Suelen decir los gringos, cuando el caos se vuelve incontrolable, que la mierda llegó al ventilador. O sea que las cosas se han puesto en tal medida peliagudas (es decir, peliagudas sin medida) que nadie puede ya reducir, diferir o esconder la catástrofe y lo único seguro es que todos saldremos salpicados. ¿Pero cómo se explica que la mierda, cuyo práctico hedor insoportable nos permite advertirla a ojos cerrados, se acumule hasta el punto de llegar poco menos que al techo sin que alguien se moleste en recogerla?
No hay de qué sorprenderse si el negligente encuentra la manera de negligir cualquier explicación. La indolencia se aprende a edad temprana, cuando tienes la excusa de medir 1.20 y cuentas con que algún adulto responsable se hará cargo de cualquier contingencia. Estiras esos años cuanto puedes, pues por más que los grandes te exijan sensatez y compromiso seguramente entienden los extravíos propios de la adolescencia, durante cuyo tempestuoso transcurso la formalidad luce no sólo inalcanzable sino odiosa. Después de eso sería hora de crecer, aunque ya para entonces muchos se han hecho expertos en disimular. Si cualquier día de estos la mierda se amontona en sus dominios, encontrarán la forma de alzar los hombros y levantar las palmas recién lavadas.

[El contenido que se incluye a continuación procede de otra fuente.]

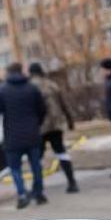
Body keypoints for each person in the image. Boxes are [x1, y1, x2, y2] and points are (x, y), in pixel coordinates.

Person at [0, 62, 47, 209]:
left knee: (15, 169)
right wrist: (37, 124)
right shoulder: (32, 88)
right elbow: (42, 109)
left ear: (8, 73)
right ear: (21, 71)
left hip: (12, 137)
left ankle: (22, 195)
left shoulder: (2, 90)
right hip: (32, 134)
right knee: (36, 166)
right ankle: (39, 194)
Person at [28, 62, 78, 193]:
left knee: (37, 157)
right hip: (56, 125)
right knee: (61, 153)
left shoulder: (30, 87)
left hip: (40, 127)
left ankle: (37, 187)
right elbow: (64, 103)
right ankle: (72, 182)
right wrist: (70, 120)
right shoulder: (52, 85)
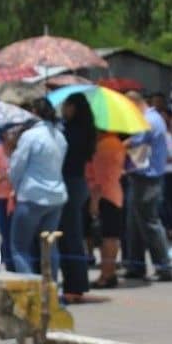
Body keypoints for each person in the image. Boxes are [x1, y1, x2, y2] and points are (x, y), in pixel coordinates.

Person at [9, 99, 68, 277]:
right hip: (56, 196)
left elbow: (16, 167)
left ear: (34, 112)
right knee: (49, 245)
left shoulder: (30, 136)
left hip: (32, 195)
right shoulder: (60, 136)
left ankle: (30, 290)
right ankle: (52, 288)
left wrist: (15, 187)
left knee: (20, 247)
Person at [123, 91, 172, 281]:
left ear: (134, 103)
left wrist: (114, 146)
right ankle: (136, 265)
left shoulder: (147, 120)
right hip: (142, 177)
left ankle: (164, 266)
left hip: (147, 179)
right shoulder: (153, 117)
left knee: (149, 224)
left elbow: (135, 141)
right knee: (135, 224)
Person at [58, 93, 96, 303]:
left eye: (66, 106)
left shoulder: (71, 132)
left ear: (73, 107)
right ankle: (75, 284)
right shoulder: (84, 130)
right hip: (78, 183)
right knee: (72, 234)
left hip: (70, 183)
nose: (63, 110)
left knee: (70, 236)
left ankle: (75, 285)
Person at [86, 131, 127, 288]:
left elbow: (100, 179)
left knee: (107, 238)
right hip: (115, 193)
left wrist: (94, 202)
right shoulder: (117, 144)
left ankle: (106, 274)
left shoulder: (102, 146)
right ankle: (110, 273)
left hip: (105, 196)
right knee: (112, 237)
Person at [0, 125, 20, 269]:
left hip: (17, 198)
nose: (14, 135)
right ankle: (9, 264)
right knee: (5, 233)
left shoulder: (21, 149)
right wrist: (3, 177)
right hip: (1, 198)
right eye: (11, 132)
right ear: (4, 135)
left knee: (16, 235)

Aprendí esto a lo largo de cinco semestres cursando la carrera de Ciencias Políticas y Administración Pública, donde en un tris podía uno enseñarse a engarzar vaguedades domingueras, mismas que le evitaban el engorro de tener que aprender a administrar lo que de cualquier forma no era suyo. Se entendía, por cierto, la administración pública como una mera rama de la ordeña privada. Una vez entrenado en eufemismos, entelequias y subterfugios varios, podría el indolente profesional hacer los malabares suficientes para ascender por el organigrama sin tener que ocuparse de quehaceres vulgares y anodinos. Valga decir, sin bajarse del podio.
Todo esto iba muy bien —en realidad muy mal, aunque no se notaba— hasta el día en que la mierda llegó al ventilador y no hubo forma de disimularlo. No es que sepa uno bien lo que sucede, cuantimenos lo que sucederá, pero tendría que estar fuera de sus cabales —o en su defecto dentro del presupuesto— para creerse las mentiras de niño que despliegan las estrellas del podio a la hora de explicar lo inexplicable. ¿Cómo iban a prever una eventualidad de este tamaño quienes nunca pensaron en más cálculo que el de la promoción de sus talentos?
Uno puede negar o relativizar que lo que tiene enfrente es un cerro de mierda, hasta que se entromete el ventilador y la inmundicia se hace omnipresente. A partir de ese punto, cualquier intento de negar lo palpable transforma al mentiroso en hazmerreír, justo cuando la risa es menos pertinente y el cinismo no escapa al reflector.
Los miro a veces en la televisión y me da por jugar a imaginarme licenciado en Ciencias Políticas y Administración Pública. ¿Quién me dice que yo no la habría cagado igual o peor que tantos embusteros? Solamente de verlos esforzarse por hacer ver humanas sus jetas de estreñidos terminales, siento que envejecí un cuarto de siglo. ¿Cómo es que alguien puede perder el sueño por el miedo a salirse de esa pesadilla? Nunca pude entenderlo, por eso preferí escribir novelas. Antes lidiar con molinos de viento que con ventiladores.